On this old American tv show, Dog the Bounty Hunter, Dog always says he is "Native American" because his grandmother was Native...or part Native I believe, but she grew up on a reservation. I find this odd, because he did not, he speaks no other language but English and looks like a stereotypical rural white man from the Southwest U.S. I'm pretty sure he marks "Native American" on his census form.
So when people are asked on a survey..."What are you"? I am certain many people like him will say "Russian". Someone else came to this conclusion on another site I read from time to time, by looking at census information. Somehow...English ancestry keeps disappearing in America, every generation. LOL
The proportions above use the white population in the Census as the baseline.
It seems pretty clear here: the "American" group is sucking up many people of British Isles origin. Additionally, I haven't posted it, but there are weird changes in people claiming single or multiple ancestries. This is probably a result of the way in which the question was worded and results tabulated, the balance between single and multiple ancestries shifted a lot among many groups in favor of the former. This obviously doesn't make sense, these are European groups who aren't subject to a great deal of immigration, and have been intermarrying more & more each generation.

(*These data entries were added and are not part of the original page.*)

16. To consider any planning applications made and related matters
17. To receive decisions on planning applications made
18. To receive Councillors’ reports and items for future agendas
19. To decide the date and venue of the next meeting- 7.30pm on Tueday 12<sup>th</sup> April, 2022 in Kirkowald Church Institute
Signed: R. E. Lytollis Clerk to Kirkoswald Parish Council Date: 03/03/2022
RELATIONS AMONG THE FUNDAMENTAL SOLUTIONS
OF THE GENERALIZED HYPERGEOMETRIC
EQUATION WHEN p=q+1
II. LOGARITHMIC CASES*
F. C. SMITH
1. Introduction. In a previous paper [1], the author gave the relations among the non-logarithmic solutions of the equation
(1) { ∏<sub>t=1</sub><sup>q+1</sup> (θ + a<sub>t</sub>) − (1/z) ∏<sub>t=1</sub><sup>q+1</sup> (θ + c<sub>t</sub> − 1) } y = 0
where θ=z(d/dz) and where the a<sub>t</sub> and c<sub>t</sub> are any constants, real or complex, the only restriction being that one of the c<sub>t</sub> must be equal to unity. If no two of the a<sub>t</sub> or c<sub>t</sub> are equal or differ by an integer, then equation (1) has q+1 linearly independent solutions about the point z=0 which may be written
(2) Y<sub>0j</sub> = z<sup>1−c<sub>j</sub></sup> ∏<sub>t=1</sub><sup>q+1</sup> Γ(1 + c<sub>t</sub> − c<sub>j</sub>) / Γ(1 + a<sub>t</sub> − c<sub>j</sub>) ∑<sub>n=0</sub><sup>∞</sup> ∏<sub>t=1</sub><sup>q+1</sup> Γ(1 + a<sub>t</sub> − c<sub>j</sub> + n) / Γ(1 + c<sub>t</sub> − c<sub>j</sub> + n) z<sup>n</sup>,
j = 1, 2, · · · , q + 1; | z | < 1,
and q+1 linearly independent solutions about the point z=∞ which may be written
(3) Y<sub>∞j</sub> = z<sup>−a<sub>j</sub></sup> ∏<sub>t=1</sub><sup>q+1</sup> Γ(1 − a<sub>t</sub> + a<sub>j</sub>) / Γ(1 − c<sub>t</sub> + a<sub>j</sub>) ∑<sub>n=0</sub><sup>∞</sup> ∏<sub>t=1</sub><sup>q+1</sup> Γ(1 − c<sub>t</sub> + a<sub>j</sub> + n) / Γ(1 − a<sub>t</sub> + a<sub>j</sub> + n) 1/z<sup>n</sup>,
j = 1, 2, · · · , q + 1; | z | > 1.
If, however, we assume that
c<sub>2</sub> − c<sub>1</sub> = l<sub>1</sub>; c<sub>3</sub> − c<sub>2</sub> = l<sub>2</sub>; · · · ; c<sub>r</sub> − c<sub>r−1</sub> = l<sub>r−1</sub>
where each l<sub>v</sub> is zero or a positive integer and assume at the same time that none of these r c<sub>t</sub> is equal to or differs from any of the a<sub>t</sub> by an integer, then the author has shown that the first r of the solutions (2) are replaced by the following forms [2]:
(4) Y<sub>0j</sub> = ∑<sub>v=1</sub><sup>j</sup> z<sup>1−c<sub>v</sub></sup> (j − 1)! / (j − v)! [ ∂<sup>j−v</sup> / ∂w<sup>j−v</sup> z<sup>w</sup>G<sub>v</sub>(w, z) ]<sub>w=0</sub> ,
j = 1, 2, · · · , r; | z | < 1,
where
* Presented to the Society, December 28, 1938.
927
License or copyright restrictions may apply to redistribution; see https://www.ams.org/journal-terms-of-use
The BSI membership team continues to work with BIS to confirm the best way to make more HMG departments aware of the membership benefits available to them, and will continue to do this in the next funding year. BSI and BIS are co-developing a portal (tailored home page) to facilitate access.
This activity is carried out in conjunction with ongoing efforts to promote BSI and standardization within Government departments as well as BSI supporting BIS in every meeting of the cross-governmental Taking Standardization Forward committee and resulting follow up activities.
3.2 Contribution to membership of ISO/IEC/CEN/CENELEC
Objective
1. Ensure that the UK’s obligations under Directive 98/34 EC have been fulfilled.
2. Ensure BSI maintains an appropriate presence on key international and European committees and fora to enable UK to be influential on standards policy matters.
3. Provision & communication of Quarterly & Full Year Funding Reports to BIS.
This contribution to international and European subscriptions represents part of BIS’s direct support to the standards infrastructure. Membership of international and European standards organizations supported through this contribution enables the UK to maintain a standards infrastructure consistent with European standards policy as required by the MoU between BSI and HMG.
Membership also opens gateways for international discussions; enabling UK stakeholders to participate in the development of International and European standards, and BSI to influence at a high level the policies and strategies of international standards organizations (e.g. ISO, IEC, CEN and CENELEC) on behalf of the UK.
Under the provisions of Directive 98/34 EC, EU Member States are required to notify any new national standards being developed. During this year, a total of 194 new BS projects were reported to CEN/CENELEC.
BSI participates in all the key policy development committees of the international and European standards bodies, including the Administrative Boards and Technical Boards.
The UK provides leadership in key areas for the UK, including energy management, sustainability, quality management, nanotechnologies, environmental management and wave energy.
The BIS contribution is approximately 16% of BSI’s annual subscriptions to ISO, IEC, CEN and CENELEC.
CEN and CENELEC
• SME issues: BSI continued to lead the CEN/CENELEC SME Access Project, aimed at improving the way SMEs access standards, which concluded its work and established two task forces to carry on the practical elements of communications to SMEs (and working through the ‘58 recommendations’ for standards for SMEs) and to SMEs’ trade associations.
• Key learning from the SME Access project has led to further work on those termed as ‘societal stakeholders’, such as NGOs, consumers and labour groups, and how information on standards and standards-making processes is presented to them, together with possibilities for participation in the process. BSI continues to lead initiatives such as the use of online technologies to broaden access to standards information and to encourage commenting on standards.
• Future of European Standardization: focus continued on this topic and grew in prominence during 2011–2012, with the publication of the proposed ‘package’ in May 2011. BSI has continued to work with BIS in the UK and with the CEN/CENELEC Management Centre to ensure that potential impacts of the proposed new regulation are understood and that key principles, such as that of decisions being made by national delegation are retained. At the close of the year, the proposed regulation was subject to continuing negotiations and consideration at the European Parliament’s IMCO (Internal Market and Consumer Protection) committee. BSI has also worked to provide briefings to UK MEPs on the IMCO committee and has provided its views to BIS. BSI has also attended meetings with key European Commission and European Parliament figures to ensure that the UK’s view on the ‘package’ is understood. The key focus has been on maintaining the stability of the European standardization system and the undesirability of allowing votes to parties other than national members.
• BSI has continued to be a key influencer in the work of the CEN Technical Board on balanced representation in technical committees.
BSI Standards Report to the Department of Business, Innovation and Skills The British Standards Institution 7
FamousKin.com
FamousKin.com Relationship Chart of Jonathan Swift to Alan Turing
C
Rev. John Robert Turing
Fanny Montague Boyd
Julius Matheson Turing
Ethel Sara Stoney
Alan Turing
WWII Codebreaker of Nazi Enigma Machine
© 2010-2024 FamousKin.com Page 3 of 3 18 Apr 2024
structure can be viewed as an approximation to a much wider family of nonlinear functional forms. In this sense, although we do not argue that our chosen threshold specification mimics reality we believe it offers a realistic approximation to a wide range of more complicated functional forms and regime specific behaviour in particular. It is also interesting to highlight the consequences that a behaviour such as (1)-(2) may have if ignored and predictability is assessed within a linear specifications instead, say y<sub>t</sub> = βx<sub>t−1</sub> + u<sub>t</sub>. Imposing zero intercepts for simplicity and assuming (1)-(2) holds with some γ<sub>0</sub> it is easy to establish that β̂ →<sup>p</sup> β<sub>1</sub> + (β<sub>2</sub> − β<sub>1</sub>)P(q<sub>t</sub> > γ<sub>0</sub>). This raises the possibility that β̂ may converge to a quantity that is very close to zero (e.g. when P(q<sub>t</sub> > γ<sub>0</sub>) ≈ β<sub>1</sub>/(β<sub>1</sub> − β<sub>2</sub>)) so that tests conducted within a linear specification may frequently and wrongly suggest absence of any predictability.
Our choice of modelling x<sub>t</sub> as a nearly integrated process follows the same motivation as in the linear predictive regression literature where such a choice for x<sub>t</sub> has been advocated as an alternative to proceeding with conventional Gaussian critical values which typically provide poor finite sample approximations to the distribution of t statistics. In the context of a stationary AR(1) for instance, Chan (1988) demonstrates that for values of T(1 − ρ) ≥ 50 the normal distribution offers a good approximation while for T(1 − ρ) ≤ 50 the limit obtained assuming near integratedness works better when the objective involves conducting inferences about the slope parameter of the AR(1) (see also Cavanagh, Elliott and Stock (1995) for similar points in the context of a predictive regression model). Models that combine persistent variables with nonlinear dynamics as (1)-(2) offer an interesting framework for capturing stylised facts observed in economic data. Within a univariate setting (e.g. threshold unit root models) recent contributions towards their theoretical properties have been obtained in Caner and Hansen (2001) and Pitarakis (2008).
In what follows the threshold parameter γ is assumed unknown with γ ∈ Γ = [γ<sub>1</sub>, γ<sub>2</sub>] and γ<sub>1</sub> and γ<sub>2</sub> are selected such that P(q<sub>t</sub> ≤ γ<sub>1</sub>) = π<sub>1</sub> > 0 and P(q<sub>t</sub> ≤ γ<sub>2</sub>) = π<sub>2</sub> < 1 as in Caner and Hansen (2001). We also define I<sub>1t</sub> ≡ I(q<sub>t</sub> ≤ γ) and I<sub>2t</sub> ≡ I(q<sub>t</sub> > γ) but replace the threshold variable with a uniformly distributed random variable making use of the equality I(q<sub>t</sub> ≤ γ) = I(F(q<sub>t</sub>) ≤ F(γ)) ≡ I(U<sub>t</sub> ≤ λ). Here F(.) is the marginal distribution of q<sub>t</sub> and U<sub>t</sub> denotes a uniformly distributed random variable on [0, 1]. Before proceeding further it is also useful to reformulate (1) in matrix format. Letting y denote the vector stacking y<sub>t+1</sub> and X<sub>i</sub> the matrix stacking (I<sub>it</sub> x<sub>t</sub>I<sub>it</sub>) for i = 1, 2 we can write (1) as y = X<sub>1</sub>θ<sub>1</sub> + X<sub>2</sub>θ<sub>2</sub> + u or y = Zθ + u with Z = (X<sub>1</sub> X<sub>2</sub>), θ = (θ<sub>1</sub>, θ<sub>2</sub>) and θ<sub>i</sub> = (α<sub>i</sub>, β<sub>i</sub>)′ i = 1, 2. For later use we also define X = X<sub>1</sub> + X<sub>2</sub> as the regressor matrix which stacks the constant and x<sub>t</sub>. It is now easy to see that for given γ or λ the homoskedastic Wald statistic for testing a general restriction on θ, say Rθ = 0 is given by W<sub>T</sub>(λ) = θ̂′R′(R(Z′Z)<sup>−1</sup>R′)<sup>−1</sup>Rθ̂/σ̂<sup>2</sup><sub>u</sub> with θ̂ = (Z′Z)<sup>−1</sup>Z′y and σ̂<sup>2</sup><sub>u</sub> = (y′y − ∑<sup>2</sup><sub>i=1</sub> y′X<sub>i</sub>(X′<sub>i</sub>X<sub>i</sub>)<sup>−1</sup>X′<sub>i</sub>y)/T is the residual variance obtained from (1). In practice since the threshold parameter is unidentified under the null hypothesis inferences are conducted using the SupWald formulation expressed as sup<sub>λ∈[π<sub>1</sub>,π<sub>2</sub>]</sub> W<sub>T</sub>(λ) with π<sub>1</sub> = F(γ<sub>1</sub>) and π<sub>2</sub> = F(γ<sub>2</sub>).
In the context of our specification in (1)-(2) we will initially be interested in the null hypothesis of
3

Next there is some interesting data from page 38 Ethnic Options:
Consistency between 1972 & 1971
Puerto Rican 96.5
English, Scottish, Welsh 44.1
Don't know 34.9
As you can see, British Isles groups tend to be very inconsistent year-by-year in their ethnic affinity. I believe this suggests very weak distinctive self-identification. In part this is probably due to the fact that the immigrant experience is so far back for people whose forebears arrived in North America in the 1600s and 1700s, but, I also believe that it is due to the fact that Anglo-Saxon culture is to some extant the default culture of the United States. The fact that Anglo-Saxon identity is so malleable and shallow in explicit (if not implicit background) terms also suggests one hypothesis for the relatively robusticity of a group like German Americans vs. English Americans over the past 30 years: German ancestry is more memorable, distinctive and "ethnic" than English ancestry. So if someone is 1/4 German and 3/4 "American," one might naturally give "German" as the response when queried about ethnicity because the "American" element is not coded as ethnicity at all. Checking through the Census data it also seems that "American" is tabulated only if no other ethnic groups are given by respondent. This suggests to me that there are many of the people bracketed into German, Irish, etc., probably listed "American" as one of their ethnicities, which itself is probably a proxy for Anglo-Saxon background.
Relying on self-reports is obviously problematic for ethnicity in a nation where a large majority are likely compounds. How can we get a real sense of the distribution of American European ethnicities? Here's an idea: a social scientist could simply go back several generations in the genealogy of 10,000 random white Americans in the family Family Search database. Individual could be more appropriately coded ethnically.
Edited by LongMa, 26 December 2008 - 08:04 AM.